The desire to fit in and feel like a part of a group is normal, and most people feel this way at times, especially in the adolescent and young adult years. Peer pressure prevention programs often educate students at a young age about overt peer pressure. Nonetheless, a subtle form of peer pressure persists, in the form of “lighthearted” pressure on others to experiment with substances such as alcohol, drugs or cigarettes.
“I felt a bit of peer pressure when I first started [partying],” said senior Ali Sanders*. “I’m not sure if it was intentional, but [others] kept asking me questions and telling me to smoke. I tried it, and I regretted it. I feel like [peer pressure is] easier to overcome if you’re confident, because now that I know my limits, I know when to say no. If you say you’re just scared, people will call you chicken, but if you say, ‘No, I’ve had this experience; I know I can’t take that,’ they’ll back off. “
I feel like [peer pressure is] easier to overcome if you’re confident, because now that I know my limits, I know when to say no.”
— Ali Sanders, senior
The effects of peer pressure can be detrimental to those who fall under its temptations. Sometimes, its effects can change someone’s lifestyle entirely.

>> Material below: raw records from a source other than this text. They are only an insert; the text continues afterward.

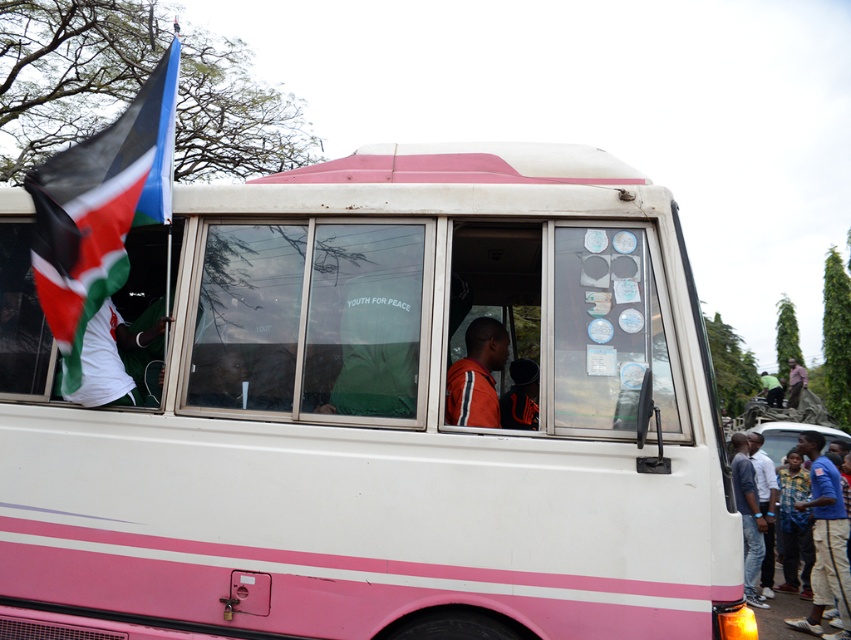
Consider the image. You are a tailor measuring the distance between two pairs of jeans in the image. The jeans at right and the blue jeans at lower right. Can you fit a 10 inch ruler between them?

The distance between the jeans at right and the blue jeans at lower right is 11.24 inches, so yes, a 10 inch ruler can fit between them since it is shorter than the distance between the two jeans.

You are a photographer standing in front of the white bus with pink stripes. You need to capture a photo of the orange jersey at center without including the flag held by the person outside. Where should you position yourself relative to the bus?

To avoid including the flag held by the person outside, position yourself to the left side of the bus since the orange jersey at center is located at point (477, 376), which is towards the center of the bus. The flag is on the outside, so positioning to the left would keep it out of frame.

You are a photographer wanting to capture both the white matte tour bus at center and the dark brown leather jacket at center in a single frame. Since you can only adjust the camera angle, which object should you focus on first to ensure both fit in the frame?

Since the white matte tour bus at center is taller than the dark brown leather jacket at center, you should focus on the white matte tour bus at center first to ensure its full height fits in the frame, allowing the smaller dark brown leather jacket at center to also be included.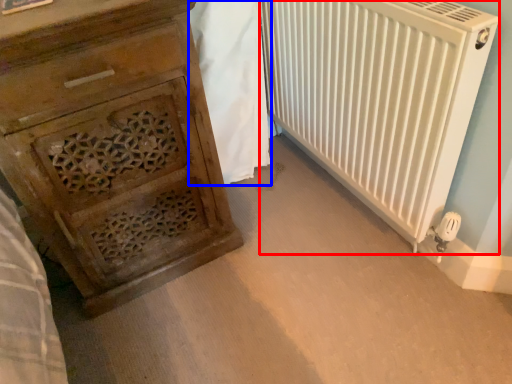
Question: Among these objects, which one is farthest to the camera, radiator (highlighted by a red box) or blanket (highlighted by a blue box)?

Choices:
 (A) radiator
 (B) blanket

Answer: (B)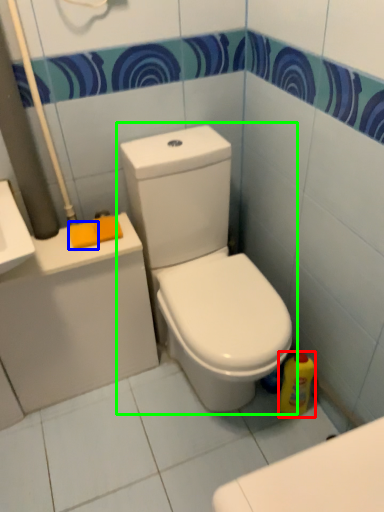
Question: Estimate the real-world distances between objects in this image. Which object is farther from cleaning product (highlighted by a red box), soap (highlighted by a blue box) or toilet (highlighted by a green box)?

Choices:
 (A) soap
 (B) toilet

Answer: (A)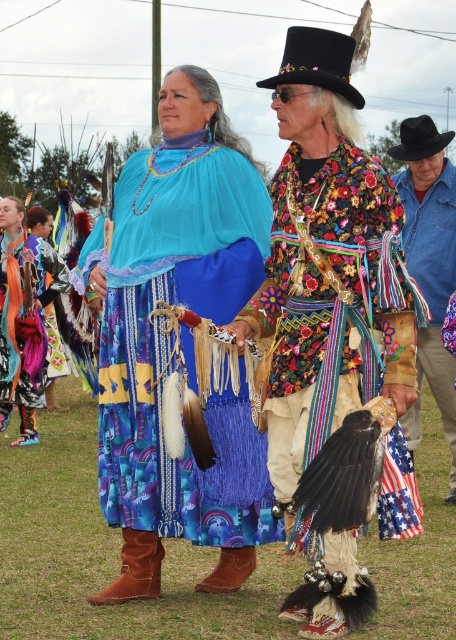
You are standing in the open grassy area and want to find the blue woven skirt at center. Based on the coordinates provided, in which direction should you look relative to your current position?

The blue woven skirt at center is located at coordinates point (x=171, y=340), which corresponds to the center area of the image. Since you are in the open grassy area, you should look straight ahead to find it.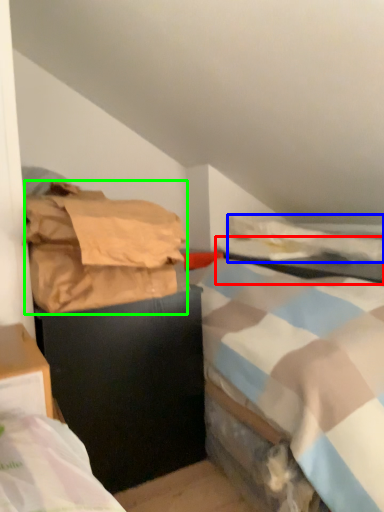
Question: Which is farther away from table (highlighted by a red box)? blanket (highlighted by a blue box) or material (highlighted by a green box)?

Choices:
 (A) blanket
 (B) material

Answer: (B)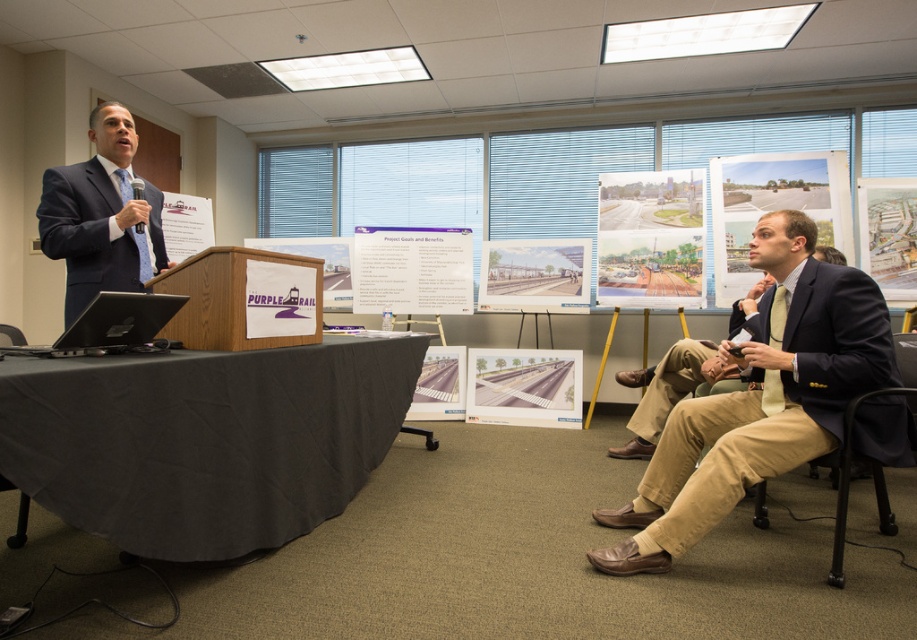
Question: Which object is the closest to the matte navy suit at right?

Choices:
 (A) smooth concrete road at center
 (B) black matte laptop at left
 (C) matte paper poster at upper right
 (D) white paper at left

Answer: (B)

Question: Can you confirm if matte black suit at left is positioned to the right of black matte laptop at left?

Choices:
 (A) yes
 (B) no

Answer: (B)

Question: Based on their relative distances, which object is nearer to the matte black suit at left?

Choices:
 (A) matte navy suit at right
 (B) black fabric table at lower left
 (C) watercolor painting of road at center
 (D) purple fabric sign at center

Answer: (D)

Question: Which point is farther from the camera taking this photo?

Choices:
 (A) (536, 275)
 (B) (633, 269)
 (C) (801, 257)
 (D) (62, 220)

Answer: (A)

Question: Is matte black suit at left wider than watercolor painting of road at center?

Choices:
 (A) yes
 (B) no

Answer: (B)

Question: Does white paper at center appear on the right side of black matte laptop at left?

Choices:
 (A) no
 (B) yes

Answer: (B)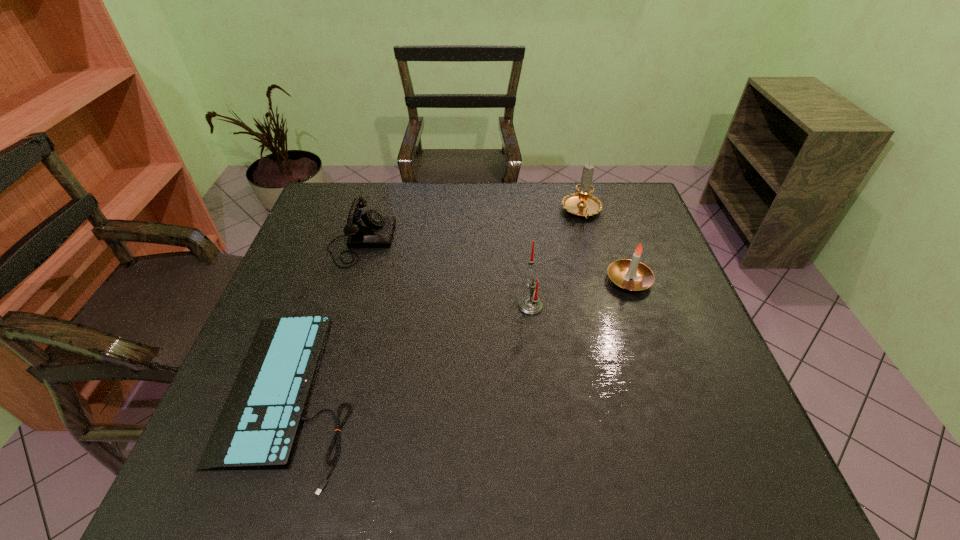
Where is `free spot between the leftmost candle and the fourth tallest object`? The height and width of the screenshot is (540, 960). free spot between the leftmost candle and the fourth tallest object is located at coordinates (445, 273).

This screenshot has height=540, width=960. I want to click on free spot between the third object from right to left and the second shortest object, so click(445, 273).

The width and height of the screenshot is (960, 540). What are the coordinates of `free space between the telephone and the third object from right to left` in the screenshot? It's located at click(x=445, y=273).

What are the coordinates of `free space between the third shortest object and the telephone` in the screenshot? It's located at (495, 260).

This screenshot has width=960, height=540. What are the coordinates of `free space between the third object from right to left and the shortest object` in the screenshot? It's located at (411, 350).

The image size is (960, 540). I want to click on the fourth closest object to the leftmost candle, so click(369, 229).

Find the location of a particular element. Image resolution: width=960 pixels, height=540 pixels. object that stands as the third closest to the farthest candle is located at coordinates coord(369,229).

Locate an element on the screen. The width and height of the screenshot is (960, 540). candle that can be found as the closest to the third object from left to right is located at coordinates (621, 272).

Identify which candle is the nearest to the shortest object. Please provide its 2D coordinates. Your answer should be formatted as a tuple, i.e. [(x, y)], where the tuple contains the x and y coordinates of a point satisfying the conditions above.

[(531, 305)]

Identify the location of free spot that satisfies the following two spatial constraints: 1. on the front face of the third tallest object; 2. on the left side of the telephone. (349, 280).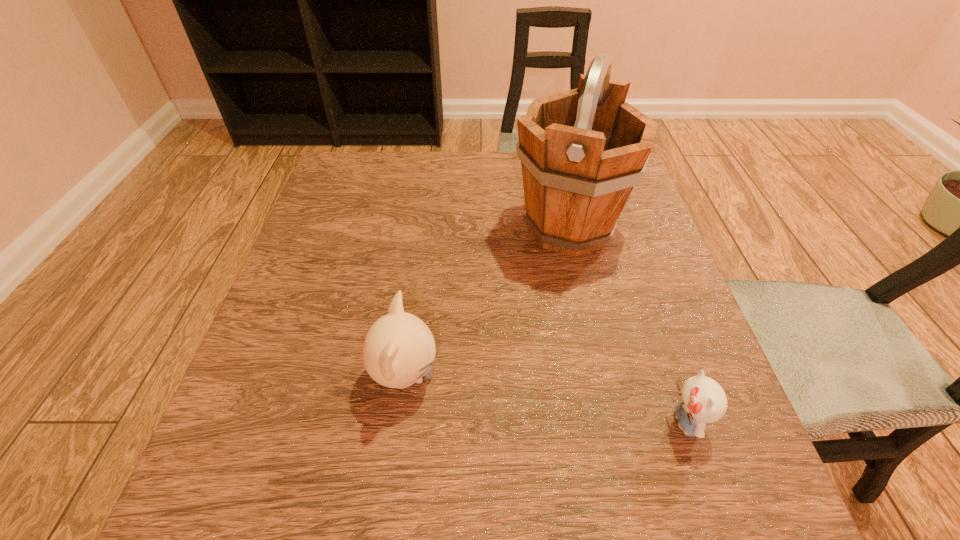
The height and width of the screenshot is (540, 960). Find the location of `bucket`. bucket is located at coordinates (582, 151).

Image resolution: width=960 pixels, height=540 pixels. Identify the location of the farthest object. (582, 151).

I want to click on the taller kitten, so click(399, 349).

I want to click on the leftmost object, so click(x=399, y=349).

I want to click on the shorter kitten, so click(x=702, y=400).

You are a GUI agent. You are given a task and a screenshot of the screen. Output one action in this format:
    pyautogui.click(x=<x>, y=<y>)
    Task: Click on the shortest object
    The width and height of the screenshot is (960, 540).
    Given the screenshot: What is the action you would take?
    pyautogui.click(x=702, y=400)

Find the location of a particular element. The width and height of the screenshot is (960, 540). vacant space located 0.350m on the front of the bucket is located at coordinates (612, 425).

At what (x,y) coordinates should I click in order to perform the action: click on blank space located on the face of the left kitten. Please return your answer as a coordinate pair (x, y). The image size is (960, 540). Looking at the image, I should click on (583, 376).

“Peer pressure is huge, especially at Lynbrook,” said senior Aditya Park*. “The more experienced people tend to pressure underclassmen and first-timers a lot. It’s scary what peer pressure can do to people — I know people who have been peer pressured to use nicotine devices, and now they´re addicted. I think the person that is pressuring someone should know that what they’re doing is going to affect a person’s life.”
The presence of peer pressure varies among parties.
“Of course people drink and do drugs, but not everybody does, and no one pressures others to,” Willis said. “I’ve never seen peer pressure happen. No one forces others to do anything, and it’s really someone’s own choice to do whatever they want to do. If someone doesn’t drink, we’re like, ‘more for everybody else!’ That’s the attitude around here.”
Inevitably, teenagers will have to make their own choices as they grow up. Horror stories about partying should keep people wary, but some teens think that they are responsible enough to experiment and set their own limits. Partying can bring out people’s inner personalities, revealing opportunities to meet new people. At the end of the day, it is up to the individual student to decide how he or she celebrates and relieves stress, whether that be becoming involved in party culture, or simply having a sleepover with friends.